The ADL is planning to increase its efforts to provide support for legal and legislative efforts in the fight against anti-Muslim bigotry.
And the Shalom Hartman Institute’s Muslim Leadership Initiative, which educates young Muslim leaders about Judaism and Israel, held a retreat over the weekend titled “Living in Trump’s America: Muslim Vulnerability and Jewish Echoes.”
“What’s happened as a result of the poisonous atmosphere that Trump has created is that American Muslims are desperate for allies,” said Yossi Klein Halevi, the Muslim Leadership Initiative’s co-director. “And the argument that MLI has made to the Muslim community — which is that the Jews are, at least in theory, natural allies for embattled Muslims — now has become compelling.”
Both Jewish and Muslim groups have expressed worry about Trump’s rhetoric, and his supporters’ actions, over the course of the presidential campaign. Muslims have protested Trump’s 2015 call for a ban on Muslim immigration to the United States, as well as his insinuations that Muslims celebrated the 9/11 attacks and have withheld information from law enforcement about terrorism. Anti-Muslim attacks rose during his campaign, and a string of attacks has followed his election.
And while Trump has not explicitly targeted Jews, Jewish groups raised alarm over his endorsements by white nationalists and online attacks on Jews by his supporters, along with his remarks late in the campaign that echoed anti-Semitic tropes. Jewish groups have protested his naming as his chief strategist Stephen Bannon, the executive chairman of a website, Breitbart News, that has been accused of incitement against Muslims and coddling anti-Semitism among its writers and readers. In addition, the ADL decried “a wave of anti-Semitic vandalism” following the election.
In the past, differing stances and sensitivities regarding Islamic extremism or Israeli military action drove groups apart. Ibrahim Hooper, spokesman for the Council on American-Islamic Relations, said he hopes Jewish groups will be more willing to work with his organization following Trump’s election. Jewish groups, including the ADL, have resisted working with CAIR due to its anti-Israel stances.
“It’s always been our position that we’re open to shared and cooperative action with the Jewish community,” Hooper said. “It doesn’t really take Donald Trump to spur that. I think it’s created an urgent need for mutual cooperation between all like-minded organizations and communities.”
The newly formed Muslim-Jewish Advisory Council, which has 31 members from both communities, formed shortly before Trump was elected last week. The council will focus on protecting the right to wear religious head coverings, prohibiting discrimination in the workplace, recording hate crimes and advocating for immigrants and refugees, according to Robert Silverman, the American Jewish Committee’s director of Muslim-Jewish relations.
“It is a reaction to some of the bigotry and hate speech that came out of the campaign,” Silverman said. “We’re concerned about the public discourse in the whole country. We’re also concerned about messages that originated within the two communities. The Trump phenomenon is only going to make it come together more quickly.”

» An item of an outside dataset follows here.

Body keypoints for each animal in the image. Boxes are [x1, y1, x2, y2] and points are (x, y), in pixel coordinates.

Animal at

Jewish activists who have long championed Jewish-Muslim collaboration believe their community is finally coming around.
Rabbi Marc Schneier, co-founder of the Foundation for Ethnic Understanding, which brings together leaders from the two religions, says he hopes Jews will come to the defense of Muslims if Trump follows through on his proposals to ban Muslims from entering the country, or to create a registry of American Muslims.

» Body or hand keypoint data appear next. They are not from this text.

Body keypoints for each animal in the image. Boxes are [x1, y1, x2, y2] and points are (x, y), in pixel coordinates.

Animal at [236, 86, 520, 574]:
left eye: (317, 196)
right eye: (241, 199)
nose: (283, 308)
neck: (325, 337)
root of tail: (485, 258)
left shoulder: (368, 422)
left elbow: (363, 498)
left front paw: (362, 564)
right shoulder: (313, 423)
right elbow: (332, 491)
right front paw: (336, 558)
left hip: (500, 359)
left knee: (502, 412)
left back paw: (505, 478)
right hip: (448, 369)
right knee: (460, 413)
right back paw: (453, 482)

In June, Schneier’s foundation launched an initiative called Muslims are Speaking Out that highlights Muslim condemnations of extremism and aims to dispel misconceptions Americans have about the Muslim community.
“We have the obstacle of greater Islamophobia and anti-Muslim rhetoric,” Schneier said. “The opportunity is that this is another test for the American Jewish community. Will it step up to the plate, and will it perform as it has done in the past?”